Когда он скрылся из виду, я вскочил на ноги, закопал провода и зайцем помчался в гору, где мог почувствовать себя в безопасности. Там я перевел дух и, оглянувшись, увидел, что поезд все-таки остановился. Он простоял почти час в пятистах ярдах от мины, пока механик поднимал давление пара в котле паровоза, а тем временем офицерский патруль вернулся к тому месту, где видели меня, и тщательно обыскал все вокруг. Однако провода были спрятаны надежно, и они ничего не обнаружили. Паровоз снова собрался с силами и вскоре ушел.

Глава 78

Мифлех был в отчаянии и даже думал, что я намеренно дал поезду уйти, а когда серахины узнали истинную причину, они заметили: «Нам не везет» – и с исторической точки зрения были правы. Но они придавали этим словам значение пророчества, и я саркастически припомнил им их храбрость на мосту неделю назад, намекая на то, что племя могло бы предпочесть охрану верблюдов. Немедленно поднялся страшный шум, серахины яростно напустились на меня, а воины из племени бени сахр встали на мою защиту. На шум прибежал Али.

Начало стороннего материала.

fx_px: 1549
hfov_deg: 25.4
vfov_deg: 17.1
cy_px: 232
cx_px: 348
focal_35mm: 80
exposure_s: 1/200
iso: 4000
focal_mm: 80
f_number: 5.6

Когда мы угомонились, первоначальное уныние наполовину позабылось. Али благородно поддержал меня, хотя бедняга был синим от холода и весь дрожал в приступе лихорадки. Он, задыхаясь, заметил, что их предок Пророк наделил шерифов даром провидения и поэтому он, Али, знал, что везенье возвращается. Слышать это им было приятно, и моим первым вкладом в будущую удачу было то, что я под дождем, не имея никакого другого инструмента, кроме кинжала, вскрыл корпус подрывной машинки и еще раз убедился в том, что электрическое устройство работало правильно. Мы вернулись к своему бдению у проводов, но ничего не происходило, и с наступлением вечера снова слышались громкие, пронзительные крики посреди всеобщего ворчания. Поезда все не было. Все кругом слишком промокло, чтобы можно было разжечь костер и приготовить еду. Единственным нашим запасом была верблюжатина. В ту ночь сырое мясо никого не соблазняло, и, таким образом, все наши животные дожили до следующего дня.

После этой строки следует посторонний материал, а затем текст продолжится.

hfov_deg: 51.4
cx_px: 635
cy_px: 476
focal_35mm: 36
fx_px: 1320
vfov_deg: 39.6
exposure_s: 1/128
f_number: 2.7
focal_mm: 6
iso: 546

Али лежал на животе, пытаясь усмирить свою лихорадку. Его слуга Хазен отдал хозяину свой плащ, чтобы он мог накрыться потеплее. Я также не остался в стороне. Едва я приютил Хазена под своим плащом, как обнаружил, что по нему заползали мириады паразитов. Оставив ему плащ, я спустился по склону, чтобы подсоединить подрывную машинку, и после этого провел всю ночь там, на насыпи, один, под пение телеграфных проводов, даже не думая о том, чтобы уснуть, – так мучителен был холод. За долгие часы ничего не произошло, а мокрый рассвет показался мне еще более невыносимым, чем обычно. Мне были до смертельной тошноты отвратительны Минифир, железные дороги, ожидание и подрыв поездов. Я поднялся наверх, в расположение основной части отряда, когда на полотне железной дороги показался утренний патруль. Небо чуть посветлело. Проснулся Али, чувствовавший себя гораздо лучше, и нас ободрил его воспрянувший дух. Невольник Хамуд накануне нарезал из мокрого хвороста палочки и, спрятав на своем теле под одеждой, продержал их там всю ночь. Они стали почти сухими. Мы срезали несколько тонких полосок с куска динамита, и его горячее пламя позволило разгореться костру, а сухуры тем временем быстро закололи чесоточного верблюда, лучшего из оставшихся наших верховых животных, и принялись траншейными лопатками рассекать его на порции.